The Belstone will highlight the work of local artists Nancy Crisp, Tim Lewis, Bob Purvis and Al Vigland. The exhibition will continue through May 15, representing acrylics, watercolor, sculpture and pottery.

• Suttons Bay’s Bob Purvis is widely acknowledged as a minimalist sculptor and furniture maker. The anti-illusionist projects a sheer focus of vision, demonstrating a Modernist agenda with the durability of steel. At his very best, Purvis fools the eye by formulating work that precariously overcomes gravity and yet dominates in design. He enjoys creating a spark of surprise in the audience by making steel appear weightless. With his humble beginnings as a steel worker in his father’s construction business, Purvis now enjoys serious “play” with his art.

• Empire’s Tim Lewis creates intricate watercolors with layers of pictorials and frequently, adds the subtleties of a visual pun! Prolific and idiosyncratic, Lewis’ novel observations appear as sardonic, but respectful swipes at our sense of social order. His idealized Western culture cartoon-like men and women interact in symbolic landscapes and with prop-like artifacts. With a background of innovative illustration with Push Pin Studios, Lewis’ images continue to frolic in quirky environments. Each work incorporates strong design elements, balanced patterns and metaphorical implications while delighting viewers.

• Traverse City’s Nancy Crisp, utilizes an abstract landscape format as her vehicle of expression. Her acrylic paintings have a wonderful interplay of color and expression. Large fields of color give context to the composition and are balanced by more intricate environments. Autobiographical experiences and even trips to the islands merge in natural collages of color with random hatching. For painters and their collectors, abstracts become stories – communications through visual perception, highlighting study and structure. Crisp’s accessible and vibrant works have a fascinating tension, which successfully tightropes between experiencing the real and the imagined at the same time.
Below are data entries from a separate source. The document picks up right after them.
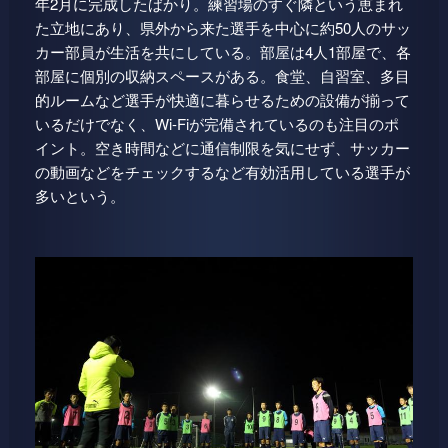
年2月に完成したばかり。練習場のすぐ隣という恵まれ
た立地にあり、県外から来た選手を中心に約50人のサッ
カー部員が生活を共にしている。部屋は4人1部屋で、各
部屋に個別の収納スペースがある。食堂、自習室、多目
的ルームなど選手が快適に暮らせるための設備が揃って
いるだけでなく、Wi-Fiが完備されているのも注目のポ
イント。空き時間などに通信制限を気にせず、サッカー
の動画などをチェックするなど有効活用している選手が
多いという。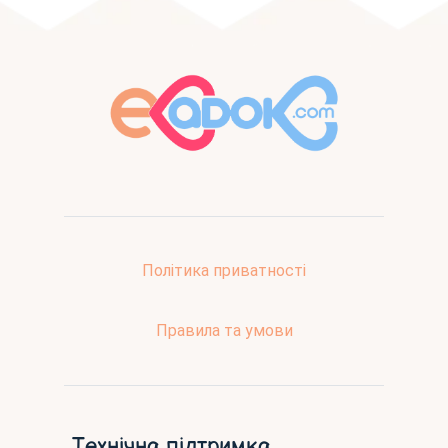
Політика приватності
Правила та умови
Технічна підтримка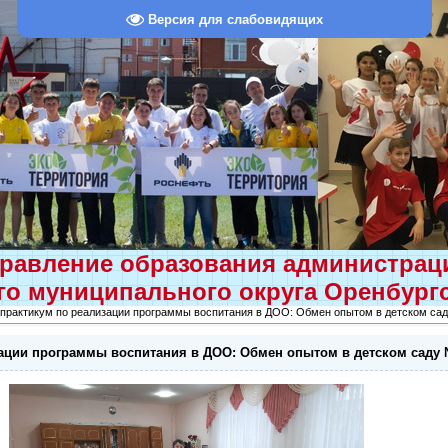
Версия для слабовидящих
равление образования администра
о муниципального округа Оренбург
практикум по реализации программы воспитания в ДОО: Обмен опытом в детском са
ации программы воспитания в ДОО: Обмен опытом в детском саду 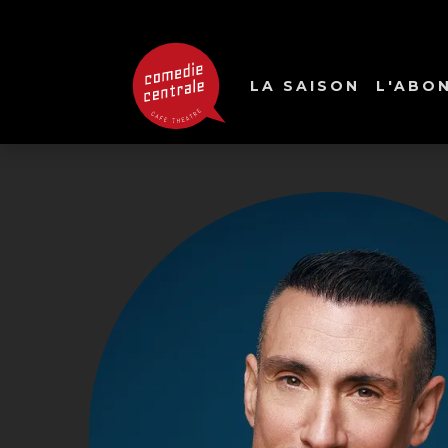
LA SAISON
L'ABO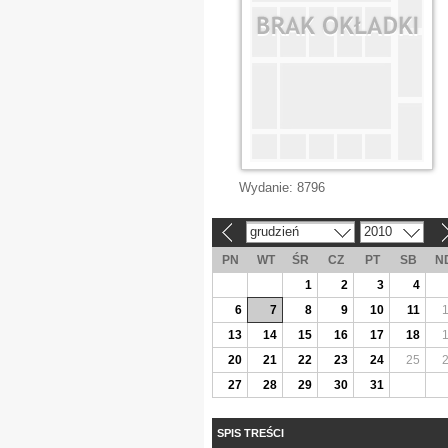
Wydanie:
8796
grudzień
2010
«
»
PN
WT
ŚR
CZ
PT
SB
N
1
2
3
4
6
7
8
9
10
11
13
14
15
16
17
18
20
21
22
23
24
25
27
28
29
30
31
SPIS TREŚCI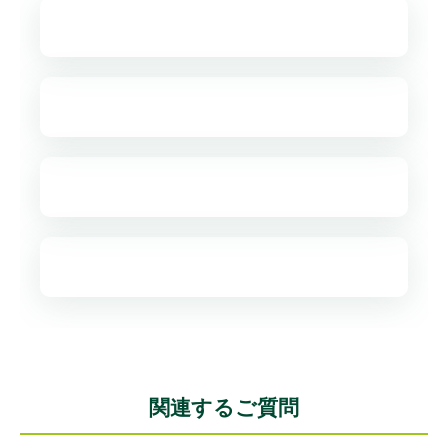
関連するご質問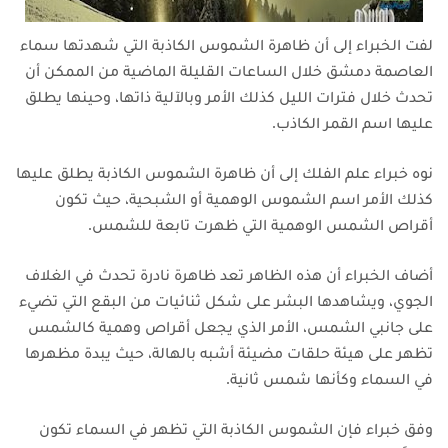
لفت الخبراء إلى أن ظاهرة الشموس الكاذبة التي شهدتها سماء
العاصمة دمشق خلال الساعات القليلة الماضية من الممكن أن
تحدث خلال فترات الليل كذلك الأمر وبالآلية ذاتها، وحينها يطلق
عليها اسم القمر الكاذب.
نوه خبراء علم الفلك إلى أن ظاهرة الشموس الكاذبة يطلق عليها
كذلك الأمر اسم الشموس الوهمية أو الشبحية، حيث تكون
أقراص الشمس الوهمية التي ظهرت تابعة للشمس.
أضاف الخبراء أن هذه الظاهر تعد ظاهرة نادرة تحدث في الغلاف
الجوي، ويشاهدها البشر على شكل ثنائيات من البقع التي تضيء
على جانبي الشمس، الأمر الذي يجعل أقراص وهمية كالشمس
تظهر على هيئة حلقات مضيئة أشبه بالهالة، حيث يبدة مظهرها
في السماء وكأنها شمس ثانية.
وفق خبراء فإن الشموس الكاذبة التي تظهر في السماء تكون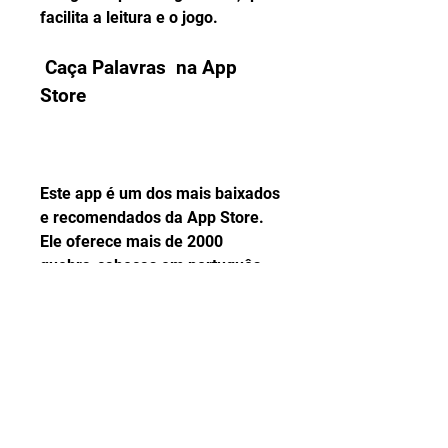
facilita a leitura e o jogo.
 Caça Palavras  na App 
Store
Este app é um dos mais baixados 
e recomendados da App Store. 
Ele oferece mais de 2000 
quebra-cabeças em português, 
com diferentes níveis de 
dificuldade e temas. Você pode 
jogar offline, sem precisar de 
internet, e usar dicas quando 
precisar. O app também tem um 
design moderno e colorido, que 
torna o jogo mais divertido e 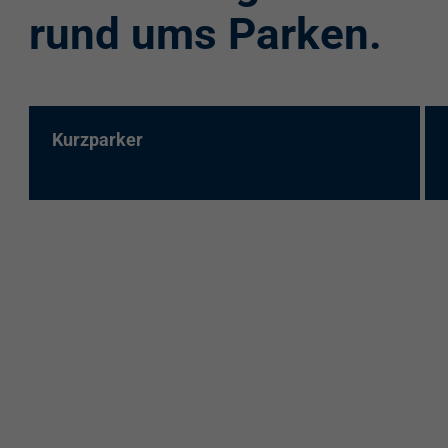
rund ums Parken.
Kurzparker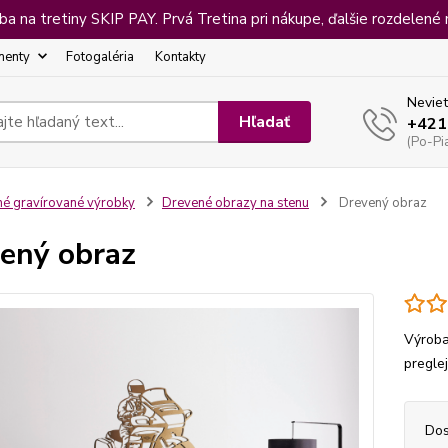
 na tretiny SKIP PAY. Prvá Tretina pri nákupe, ďalšie rozdelené 
menty
Fotogaléria
Kontakty
Neviet
Hľadať
+421
(Po-Pi
né gravírované výrobky
Drevené obrazy na stenu
Drevený obraz
ený obraz
Výroba
pregle
Dos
• Benzonia’s Al Vigland is a legend for his poetry of form. A contemporary master, his current work is primarily globular and ethereal, elevating pottery beyond decor and function - into “art.” His contribution to this special exhibit consists of a collection of wheel thrown high-fired ceramic vessels. His refined glazes, both matte and glossy, with tinges of breathtaking color have no specific motif, but convey a rich mottled translucency in tone. Vigland’s elegant round forms vary in size and containment, but are also beautifully consistent - famous for faint yellows, bold magentas and depths of cloudy blue-greens. Each featured Belstone artist expresses certain color combinations, shapes and patterns to capture feelings in their selected mediums. But also, for each, a gallery opening is momentous occasion.

Art walks, crawls or strolls occur in many cities across the United States and have a ripple effect of adding cultural ambiance to an area, but having a focus on just four local artists is reminiscent of a big city gallery functioning in a large metropolitan area. Traverse City has long been known for being a mecca for artists’ studios, but it is a treat to see this community so centered on the visual arts and taking some progressive strides for the upcoming season. Experience an evening of culture on the 29th!